• _WHAT IS EXPECTED_
For each record that follows, restate the text exactly and drop the pictures.

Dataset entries
......

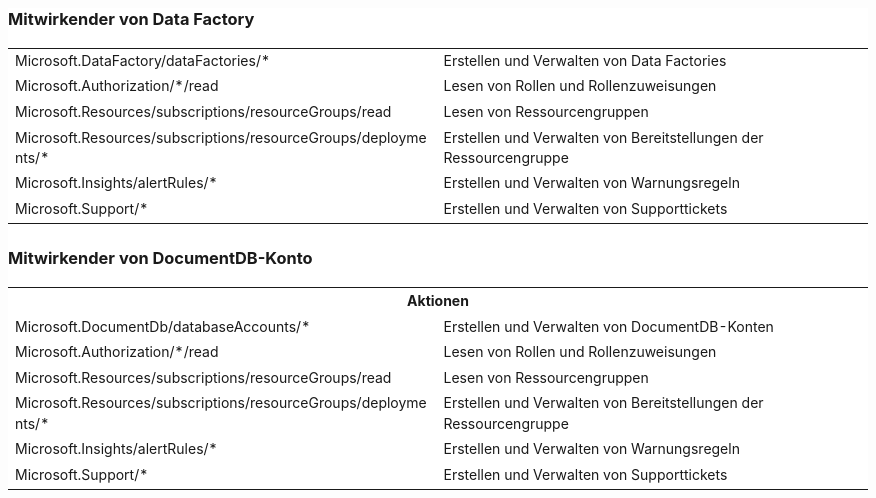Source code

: <h3><a id="DataFactory"></a>Mitwirkender von Data Factory</h3>

<table style=width:100%">
<tr>
<td>Microsoft.DataFactory/dataFactories/*</td>
<td>Erstellen und Verwalten von Data Factories</td>
</tr>
<tr>
<td>Microsoft.Authorization/*/read</td>
<td>Lesen von Rollen und Rollenzuweisungen</td>
</tr>
<tr>
<td>Microsoft.Resources/subscriptions/resourceGroups/read</td>
<td>Lesen von Ressourcengruppen</td>
</tr>
<tr>
<td>Microsoft.Resources/subscriptions/resourceGroups/deployments/*</td>
<td>Erstellen und Verwalten von Bereitstellungen der Ressourcengruppe</td>
</tr>
<tr>
<td>Microsoft.Insights/alertRules/*</td>
<td>Erstellen und Verwalten von Warnungsregeln</td>
</tr>
<tr>
<td>Microsoft.Support/*</td>
<td>Erstellen und Verwalten von Supporttickets</td>
</tr>
</table>

<h3><a id="DocDBContrib"></a>Mitwirkender von DocumentDB-Konto</h3>

<table style=width:100%">
<tr>
<th colspan="2">Aktionen</th>
</tr>
<tr>
<td>Microsoft.DocumentDb/databaseAccounts/*</td>
<td>Erstellen und Verwalten von DocumentDB-Konten</td>
</tr>
<tr>
<td>Microsoft.Authorization/*/read</td>
<td>Lesen von Rollen und Rollenzuweisungen</td>
</tr>
<tr>
<td>Microsoft.Resources/subscriptions/resourceGroups/read</td>
<td>Lesen von Ressourcengruppen</td>
</tr>
<tr>
<td>Microsoft.Resources/subscriptions/resourceGroups/deployments/*</td>
<td>Erstellen und Verwalten von Bereitstellungen der Ressourcengruppe</td>
</tr>
<tr>
<td>Microsoft.Insights/alertRules/*</td>
<td>Erstellen und Verwalten von Warnungsregeln</td>
</tr>
<tr>
<td>Microsoft.Support/*</td>
<td>Erstellen und Verwalten von Supporttickets</td>
</tr>
</table>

......

• _EXERCISE OUTPUT_
Source code

: <h3><a id="DataFactory"></a>Mitwirkender von Data Factory</h3>

<table style=width:100%">
<tr>
<td>Microsoft.DataFactory/dataFactories/*</td>
<td>Erstellen und Verwalten von Data Factories</td>
</tr>
<tr>
<td>Microsoft.Authorization/*/read</td>
<td>Lesen von Rollen und Rollenzuweisungen</td>
</tr>
<tr>
<td>Microsoft.Resources/subscriptions/resourceGroups/read</td>
<td>Lesen von Ressourcengruppen</td>
</tr>
<tr>
<td>Microsoft.Resources/subscriptions/resourceGroups/deployments/*</td>
<td>Erstellen und Verwalten von Bereitstellungen der Ressourcengruppe</td>
</tr>
<tr>
<td>Microsoft.Insights/alertRules/*</td>
<td>Erstellen und Verwalten von Warnungsregeln</td>
</tr>
<tr>
<td>Microsoft.Support/*</td>
<td>Erstellen und Verwalten von Supporttickets</td>
</tr>
</table>

<h3><a id="DocDBContrib"></a>Mitwirkender von DocumentDB-Konto</h3>

<table style=width:100%">
<tr>
<th colspan="2">Aktionen</th>
</tr>
<tr>
<td>Microsoft.DocumentDb/databaseAccounts/*</td>
<td>Erstellen und Verwalten von DocumentDB-Konten</td>
</tr>
<tr>
<td>Microsoft.Authorization/*/read</td>
<td>Lesen von Rollen und Rollenzuweisungen</td>
</tr>
<tr>
<td>Microsoft.Resources/subscriptions/resourceGroups/read</td>
<td>Lesen von Ressourcengruppen</td>
</tr>
<tr>
<td>Microsoft.Resources/subscriptions/resourceGroups/deployments/*</td>
<td>Erstellen und Verwalten von Bereitstellungen der Ressourcengruppe</td>
</tr>
<tr>
<td>Microsoft.Insights/alertRules/*</td>
<td>Erstellen und Verwalten von Warnungsregeln</td>
</tr>
<tr>
<td>Microsoft.Support/*</td>
<td>Erstellen und Verwalten von Supporttickets</td>
</tr>
</table>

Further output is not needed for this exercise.